Directions:
Reproduce the part of the Hearts supporters' text starting with "Alan and Kirsty" and going on through "but warmly remembered.".

Document section:
※ ※ ※
Answer – it saves having to write it on later. And did you know that Alan Ormen joined Hibs in the hope that he might add to his collection of Cup runners-up medals having already got one with Admira Wacker in Austria? Did you know that Henry Smith saved Brian Hamilton’s penalty because Hamilton’s previous successful spot-kick was outlined in diagram form in that day’s match programme? Did you know the last Hibernian player to score the winning goal in a Scottish Cup Final is Arthur Duncan? (And - more to the point - he will remain so forever. Does that make him a legend?)

Alan and Kirsty
The London Hearts mission to inform and entertain will continue. There are various other projects in hand for the benefit of Hearts supporters everywhere: soon we will be producing a database of all Hearts games on video (and their availability: one of our best meetings this year witnessed the goals from the 6 – 5 game and the most famous 5 – 1 victory before last August, as well as Brian Whittaker getting sent off at Rugby Park in 1987); hopefully we will be able to publish the very finest compilation from the Golden Age of fanzines, including the legendary Still Mustn’t Grumble (“the fanzine most workshy Morton fans prefer”) and the sublime Gorgie Wave; and early next year we hope to hold a pool competition to commemorate London Hearts’ favourite son, the late Alan Thomson. He is still missed, but warmly remembered.
※ ※ ※
(Stored data)

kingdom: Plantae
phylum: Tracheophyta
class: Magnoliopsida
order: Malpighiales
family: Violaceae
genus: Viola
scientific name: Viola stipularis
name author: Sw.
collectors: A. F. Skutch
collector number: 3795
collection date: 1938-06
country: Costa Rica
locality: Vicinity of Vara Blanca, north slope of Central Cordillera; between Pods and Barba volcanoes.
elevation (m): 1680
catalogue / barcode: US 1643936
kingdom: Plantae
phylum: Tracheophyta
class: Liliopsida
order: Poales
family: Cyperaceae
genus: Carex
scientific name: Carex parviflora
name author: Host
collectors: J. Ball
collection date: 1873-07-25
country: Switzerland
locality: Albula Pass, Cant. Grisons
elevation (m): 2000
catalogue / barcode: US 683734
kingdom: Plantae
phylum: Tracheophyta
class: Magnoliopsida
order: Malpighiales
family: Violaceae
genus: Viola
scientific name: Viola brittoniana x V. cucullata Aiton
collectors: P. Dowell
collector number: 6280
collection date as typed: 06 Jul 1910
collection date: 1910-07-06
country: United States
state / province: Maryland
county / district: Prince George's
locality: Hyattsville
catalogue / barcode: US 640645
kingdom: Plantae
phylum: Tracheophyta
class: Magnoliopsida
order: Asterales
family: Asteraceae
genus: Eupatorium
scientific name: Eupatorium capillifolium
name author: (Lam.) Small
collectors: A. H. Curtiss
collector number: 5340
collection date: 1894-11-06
※ ※ ※
Result of the exercise:
Alan and Kirsty
The London Hearts mission to inform and entertain will continue. There are various other projects in hand for the benefit of Hearts supporters everywhere: soon we will be producing a database of all Hearts games on video (and their availability: one of our best meetings this year witnessed the goals from the 6 – 5 game and the most famous 5 – 1 victory before last August, as well as Brian Whittaker getting sent off at Rugby Park in 1987); hopefully we will be able to publish the very finest compilation from the Golden Age of fanzines, including the legendary Still Mustn’t Grumble (“the fanzine most workshy Morton fans prefer”) and the sublime Gorgie Wave; and early next year we hope to hold a pool competition to commemorate London Hearts’ favourite son, the late Alan Thomson. He is still missed, but warmly remembered.